Ammon Johns [PersonRank 0]

15 years ago #

The most interesting thing about the method of NoFollow chosen is that it is global to the page, thus includes Googles own navigation links within the Knol pages.

In some ways, I find that a lot more honourable and fair than sites that fudge in a NoFollow just on posted links.

Of course, it is also interesting that the method chosen is older than any issues about link-juice. Its a fundamental part of the Robots Exclusion Protocol, and the META tag was originally created for those without access to the root, such as with free hosting in a subdirectory, etc.

Perhaps this isn't about link-juice at all?

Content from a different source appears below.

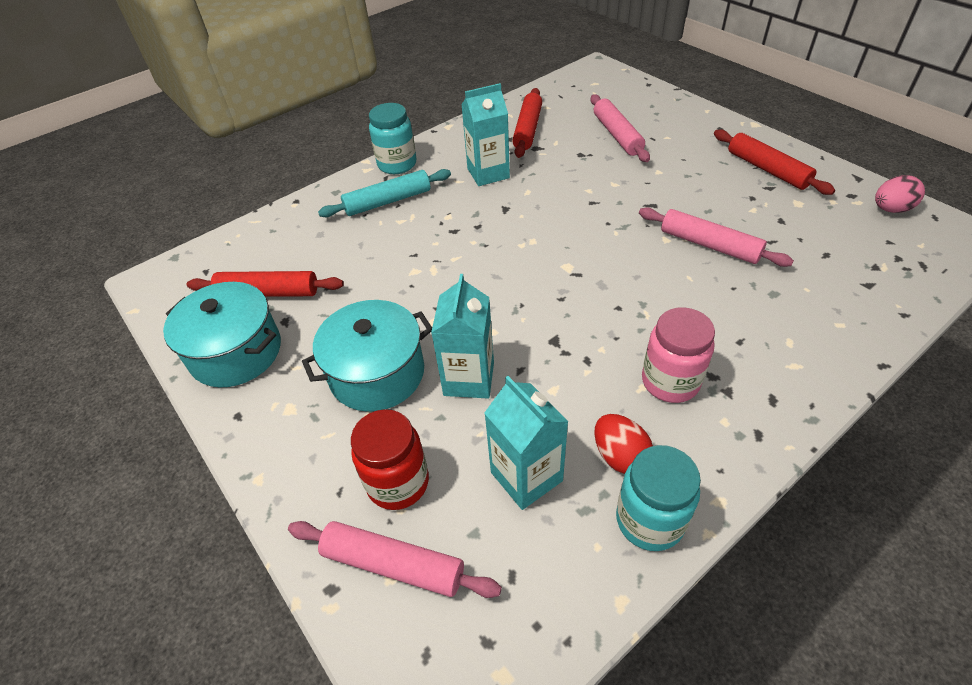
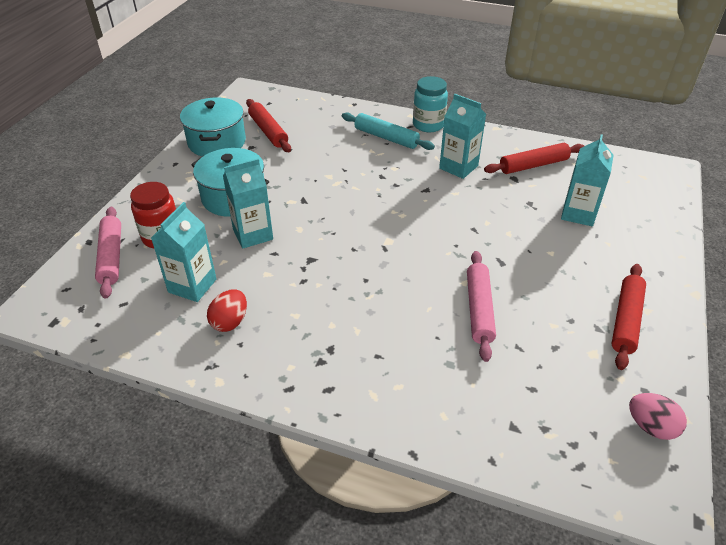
camera: 55 degrees right, 5 degrees down
(617, 135) = (578, 214): pink rolling pin -> turquoise carton
(649, 520) = (187, 350): turquoise jar -> none
(670, 381) = (310, 328): pink jar -> none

Or what if it is simply a method to prevent one very well respected Knol article passing too much juice to another, quite worthless one simply due to some proximity of topic or submission time?

Remember, the one unique thing about this method of preventing the following of links is that it hits THAT site itself as much as links to external resources. Somehow I think there's a reason for that.

What do you think?

BlueBoden [PersonRank 0]

15 years ago #

The whole idea of PageRank is rather outdated, and to think that adding a "nofollow" tag is a valid solution to spam is simply stupid, those using the nofollow tag on external links are eliminating the juice of geniue links, and they are making the PageRank system obsolate.